Competitive Edge Vertical Aerospace’s competitive position rests less on scale today and more on its partnerships and pre-order relationships. It operates in a crowded eVTOL field with well-funded rivals and intense regulatory scrutiny. Its edge comes from an asset-light strategy that leans on major aerospace suppliers for propulsion, avionics, airframe, and systems, which can reduce technical and certification risk compared with doing everything in-house. A significant conditional pre-order book from large airlines and operators signals strong interest and gives commercial credibility, even though these orders are not yet firm cash commitments. On the other hand, the company is still pre-revenue, relatively small, and highly exposed to certification timelines, regulatory changes, and the ability of partners to deliver. Competition from better-capitalized eVTOL players, possible customer deferrals, and infrastructure bottlenecks all pose real strategic risks.


Innovation and R&D

Innovation and R&D Innovation and R&D are clearly the core of the Vertical story. The VX4 aircraft, with its focus on safety, low noise, and zero operating emissions, is designed around modern battery systems, advanced propellers, and digital flight controls. Vertical is investing heavily in proprietary battery pack design and integration, which could become a high-value, recurring revenue source if the fleet scales as planned. Its collaboration model—working with established names on propulsion, avionics, structures, and airframes—lets it concentrate internal resources on design, systems integration, and certification rather than on heavy manufacturing. The roadmap includes key milestones such as piloted transition flights, type certification in the second half of the decade, and even a potential hybrid-electric variant. However, this R&D path is long, expensive, and technically demanding, with meaningful uncertainty around timelines, regulatory approval, and whether the technology will deliver the range, reliability, and economics envisioned.


Summary

Vertical Aerospace is a high-risk, early-stage aerospace venture that is still in the prototype and certification phase, with no commercial revenue and ongoing losses.
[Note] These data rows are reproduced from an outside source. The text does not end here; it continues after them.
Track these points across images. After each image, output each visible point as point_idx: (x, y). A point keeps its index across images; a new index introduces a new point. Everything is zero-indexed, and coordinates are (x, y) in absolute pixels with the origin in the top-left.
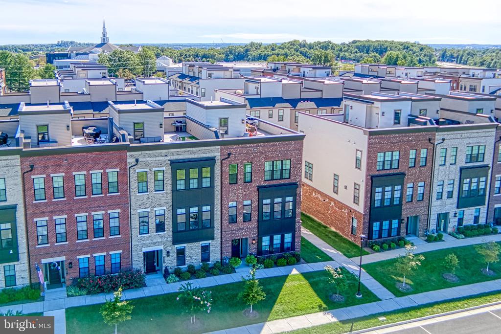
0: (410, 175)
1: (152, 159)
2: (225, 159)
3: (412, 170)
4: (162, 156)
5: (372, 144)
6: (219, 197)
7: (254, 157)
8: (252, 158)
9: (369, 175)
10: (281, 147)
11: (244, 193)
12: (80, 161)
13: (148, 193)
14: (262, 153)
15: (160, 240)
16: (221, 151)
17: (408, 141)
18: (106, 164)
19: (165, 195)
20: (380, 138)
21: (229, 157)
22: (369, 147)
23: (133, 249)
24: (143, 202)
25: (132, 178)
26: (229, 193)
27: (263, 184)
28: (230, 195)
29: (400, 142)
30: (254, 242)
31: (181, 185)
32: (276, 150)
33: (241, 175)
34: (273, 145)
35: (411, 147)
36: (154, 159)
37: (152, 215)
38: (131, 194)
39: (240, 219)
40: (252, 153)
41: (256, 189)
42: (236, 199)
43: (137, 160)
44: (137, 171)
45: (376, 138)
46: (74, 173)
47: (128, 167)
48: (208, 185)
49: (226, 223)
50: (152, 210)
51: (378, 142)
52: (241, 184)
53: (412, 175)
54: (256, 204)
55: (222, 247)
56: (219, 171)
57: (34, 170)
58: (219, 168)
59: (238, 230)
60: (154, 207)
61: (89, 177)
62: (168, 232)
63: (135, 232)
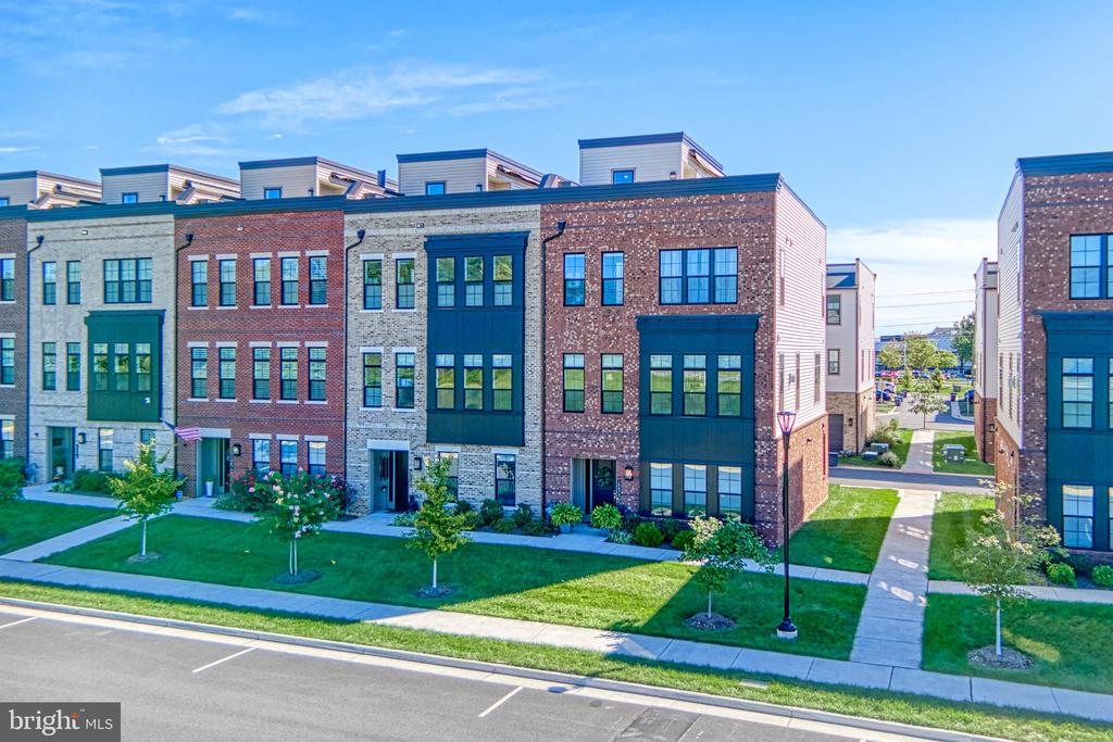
1: (391, 231)
2: (552, 238)
4: (412, 226)
7: (629, 235)
8: (623, 239)
9: (1035, 312)
10: (706, 212)
11: (603, 332)
12: (262, 229)
13: (382, 311)
15: (402, 426)
16: (542, 218)
19: (417, 319)
21: (561, 234)
24: (371, 329)
25: (352, 273)
26: (563, 330)
28: (566, 333)
30: (629, 473)
31: (446, 298)
32: (690, 220)
33: (593, 284)
34: (679, 206)
36: (396, 232)
37: (388, 362)
38: (349, 310)
39: (592, 402)
40: (622, 226)
41: (633, 324)
42: (580, 348)
43: (361, 234)
44: (363, 257)
45: (1054, 184)
46: (253, 256)
47: (346, 247)
48: (508, 301)
49: (554, 408)
50: (388, 351)
52: (593, 308)
54: (634, 366)
55: (544, 473)
56: (539, 270)
57: (193, 243)
58: (537, 262)
59: (588, 433)
60: (394, 344)
61: (278, 266)
62: (419, 409)
63: (355, 398)
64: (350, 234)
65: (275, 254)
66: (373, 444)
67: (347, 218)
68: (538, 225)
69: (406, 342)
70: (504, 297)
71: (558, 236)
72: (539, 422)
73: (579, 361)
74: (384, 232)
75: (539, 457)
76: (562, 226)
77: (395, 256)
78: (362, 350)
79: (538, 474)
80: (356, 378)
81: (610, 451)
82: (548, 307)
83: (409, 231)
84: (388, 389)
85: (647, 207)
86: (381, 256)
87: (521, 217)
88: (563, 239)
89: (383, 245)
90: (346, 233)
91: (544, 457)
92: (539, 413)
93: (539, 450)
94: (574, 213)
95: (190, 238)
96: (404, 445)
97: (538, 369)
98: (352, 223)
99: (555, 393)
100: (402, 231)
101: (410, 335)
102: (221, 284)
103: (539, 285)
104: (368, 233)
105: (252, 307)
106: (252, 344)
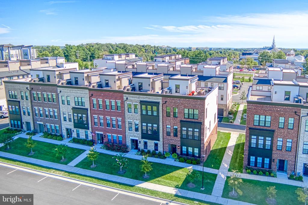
3: (281, 130)
4: (137, 98)
5: (250, 109)
6: (162, 121)
7: (178, 105)
9: (248, 127)
10: (193, 102)
11: (174, 122)
12: (107, 95)
13: (132, 113)
14: (182, 104)
15: (136, 135)
17: (277, 111)
18: (116, 98)
19: (138, 116)
23: (126, 136)
24: (130, 117)
25: (126, 106)
27: (183, 119)
28: (167, 121)
29: (271, 110)
30: (179, 148)
31: (144, 112)
32: (190, 103)
33: (172, 113)
34: (188, 100)
35: (279, 115)
36: (134, 99)
37: (133, 123)
38: (125, 112)
39: (172, 134)
41: (179, 121)
44: (128, 103)
45: (252, 106)
46: (105, 100)
47: (124, 101)
49: (165, 135)
51: (254, 108)
53: (281, 133)
55: (163, 146)
56: (162, 109)
57: (93, 96)
58: (161, 108)
59: (171, 140)
60: (134, 120)
61: (110, 102)
62: (140, 132)
63: (127, 129)
64: (125, 98)
65: (110, 100)
66: (131, 138)
67: (124, 95)
68: (161, 101)
69: (137, 120)
70: (155, 114)
71: (165, 103)
72: (162, 137)
73: (169, 126)
74: (131, 98)
75: (162, 143)
76: (166, 102)
77: (134, 103)
78: (128, 120)
79: (162, 146)
80: (127, 125)
81: (175, 143)
82: (164, 116)
83: (136, 99)
84: (134, 128)
85: (182, 100)
86: (131, 103)
87: (158, 99)
88: (166, 104)
89: (131, 101)
90: (124, 98)
91: (163, 143)
92: (162, 135)
93: (162, 142)
94: (168, 100)
95: (92, 95)
96: (137, 139)
97: (162, 127)
98: (125, 96)
99: (165, 132)
100: (135, 99)
101: (137, 119)
102: (99, 105)
103: (162, 112)
104: (128, 98)
105: (106, 110)
106: (106, 117)
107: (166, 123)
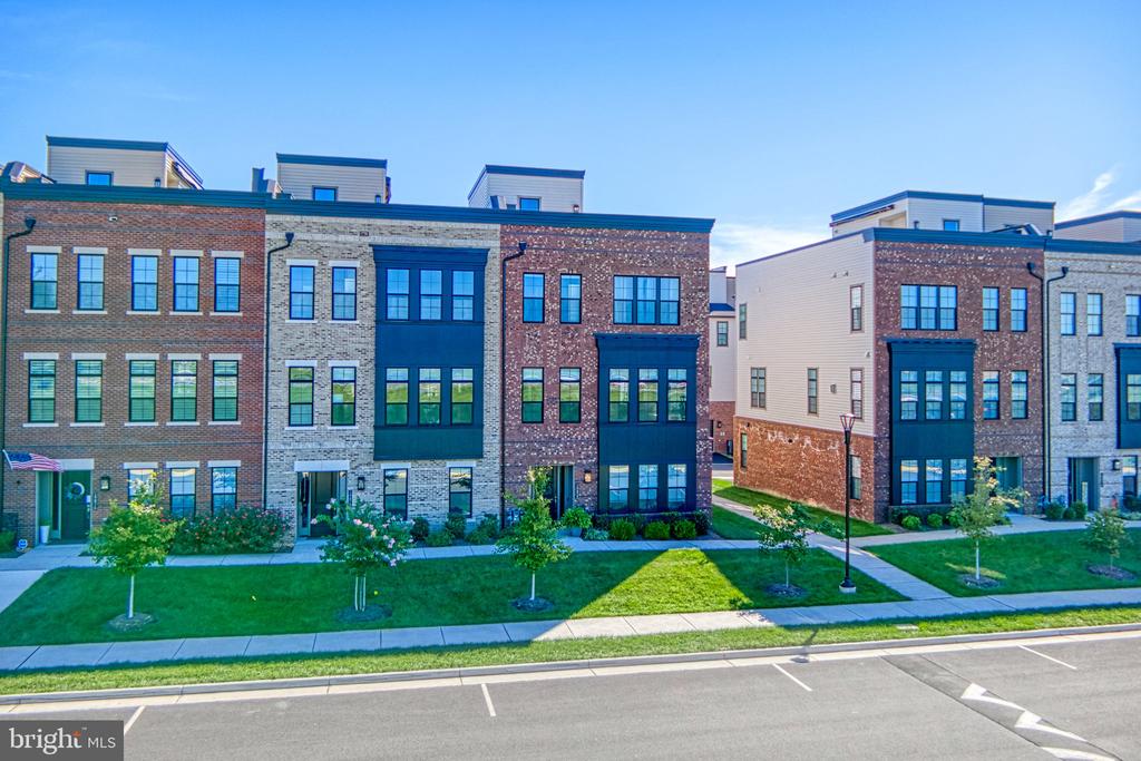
0: (988, 350)
1: (327, 237)
2: (513, 257)
3: (992, 338)
5: (886, 261)
6: (497, 349)
7: (587, 261)
8: (582, 263)
9: (883, 338)
10: (654, 245)
11: (562, 348)
12: (148, 222)
13: (315, 321)
14: (605, 254)
16: (502, 237)
17: (976, 263)
18: (212, 237)
19: (359, 331)
20: (903, 249)
21: (521, 254)
22: (877, 269)
23: (270, 462)
24: (301, 341)
25: (276, 279)
26: (522, 345)
27: (609, 330)
28: (526, 348)
29: (955, 263)
30: (588, 478)
31: (398, 310)
32: (641, 251)
33: (553, 303)
34: (635, 237)
35: (983, 280)
37: (323, 377)
38: (271, 319)
39: (552, 413)
40: (581, 251)
41: (591, 341)
42: (540, 362)
43: (290, 237)
44: (290, 262)
45: (892, 248)
46: (131, 252)
47: (267, 250)
48: (469, 316)
49: (514, 420)
50: (323, 366)
51: (901, 258)
52: (553, 326)
53: (994, 350)
54: (592, 379)
55: (503, 483)
56: (498, 287)
57: (36, 230)
58: (497, 279)
59: (546, 443)
60: (330, 357)
63: (277, 419)
64: (274, 236)
67: (269, 218)
68: (498, 244)
69: (345, 355)
70: (462, 311)
71: (517, 256)
72: (498, 433)
73: (537, 374)
74: (318, 237)
75: (498, 468)
76: (522, 247)
77: (332, 263)
78: (288, 363)
79: (497, 484)
80: (279, 396)
81: (569, 457)
82: (509, 323)
83: (351, 238)
84: (322, 406)
85: (603, 236)
86: (314, 262)
87: (479, 235)
88: (523, 259)
89: (317, 251)
90: (268, 235)
91: (503, 468)
92: (498, 425)
93: (498, 461)
94: (535, 236)
95: (31, 224)
96: (343, 465)
97: (498, 382)
98: (277, 225)
99: (514, 405)
101: (351, 347)
102: (79, 283)
103: (498, 302)
104: (297, 236)
106: (128, 356)
107: (519, 357)
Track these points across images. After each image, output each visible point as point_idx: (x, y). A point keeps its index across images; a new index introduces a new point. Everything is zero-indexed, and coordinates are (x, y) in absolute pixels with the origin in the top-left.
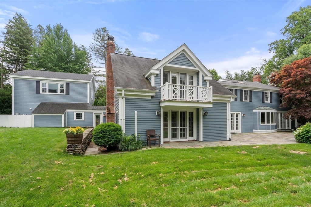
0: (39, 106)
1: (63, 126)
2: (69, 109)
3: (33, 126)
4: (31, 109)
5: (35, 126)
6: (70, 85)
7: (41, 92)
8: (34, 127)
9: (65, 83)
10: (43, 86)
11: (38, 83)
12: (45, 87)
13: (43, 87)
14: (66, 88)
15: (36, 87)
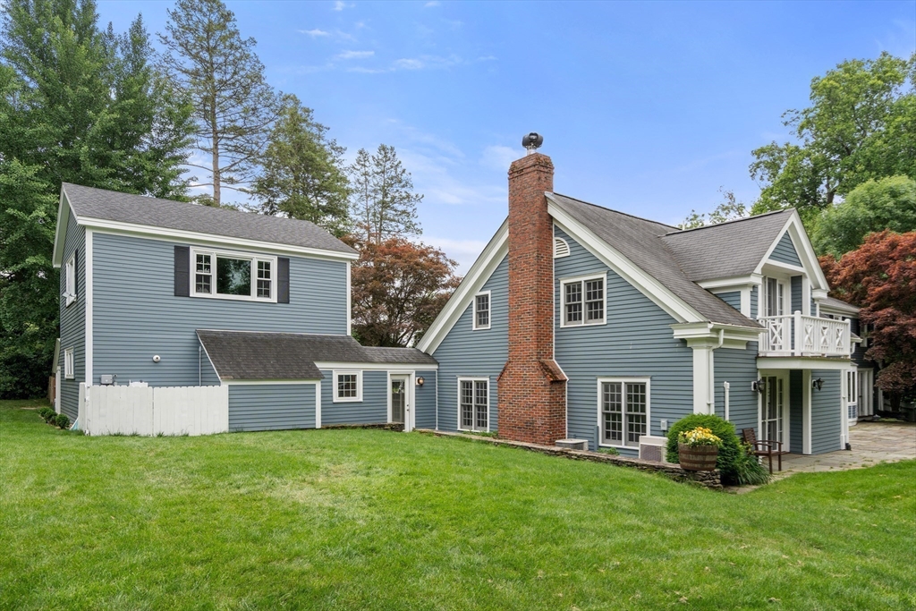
0: (210, 348)
1: (318, 425)
3: (226, 430)
4: (158, 357)
6: (293, 266)
7: (193, 293)
9: (276, 259)
10: (199, 267)
11: (181, 252)
12: (205, 273)
13: (200, 273)
14: (278, 276)
15: (175, 272)
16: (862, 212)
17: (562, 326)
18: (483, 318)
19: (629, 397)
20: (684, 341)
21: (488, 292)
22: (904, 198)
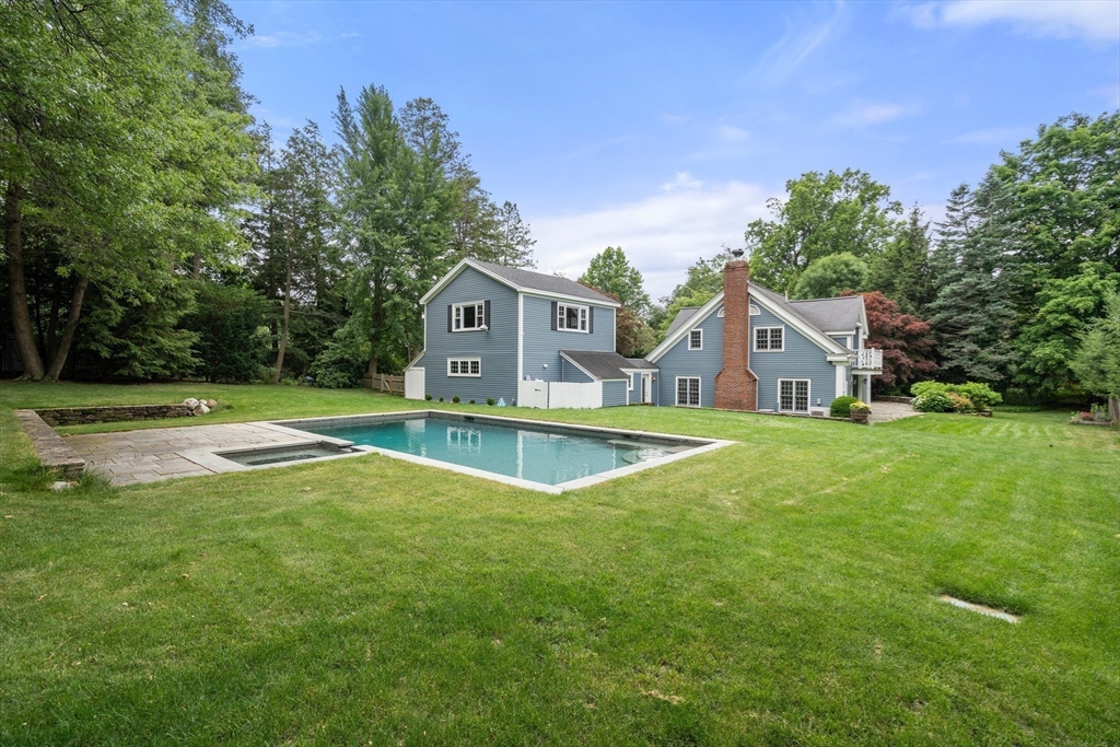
0: (574, 360)
3: (601, 405)
4: (546, 366)
7: (558, 328)
10: (560, 314)
11: (554, 304)
13: (560, 317)
14: (589, 317)
15: (552, 317)
16: (830, 274)
17: (754, 350)
18: (696, 343)
19: (797, 388)
20: (831, 362)
21: (701, 330)
22: (852, 268)
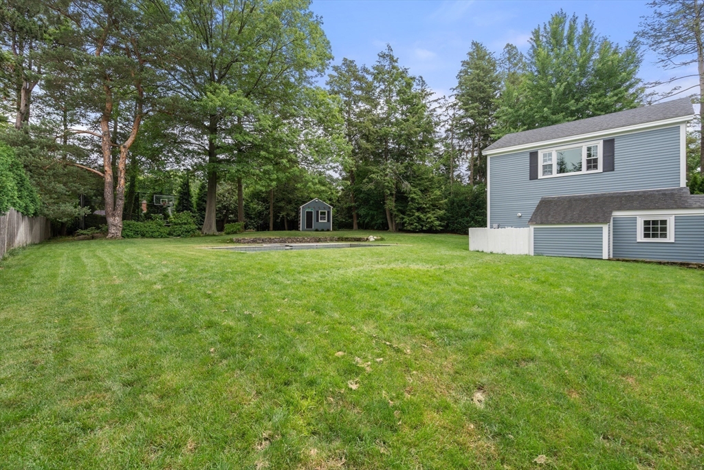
0: (539, 207)
1: (606, 257)
2: (619, 209)
3: (532, 253)
4: (520, 214)
5: (537, 254)
6: (617, 144)
8: (533, 255)
9: (601, 142)
11: (534, 155)
12: (549, 163)
13: (545, 164)
14: (604, 153)
15: (530, 167)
Its financial position is constrained: cash and total assets have shrunk, equity is now negative, and continued progress will likely depend on successful access to new capital or strategic support. On the positive side, the company has carved out a clear strategic niche: an asset-light model anchored in partnerships with top-tier aerospace suppliers, a strong focus on safety and certifiability, and a pipeline of conditional pre-orders from well-known airlines and operators. Innovation in batteries, flight controls, and composite structures underpins its long-term vision, but the road to commercialization is long and uncertain, with material execution, funding, and regulatory risks. Overall, the story is less about current financial performance and more about whether Vertical can bridge the gap—in time and funding—from today’s development stage to a future where the VX4 is certified, produced at scale, and generating recurring service and battery-related revenue.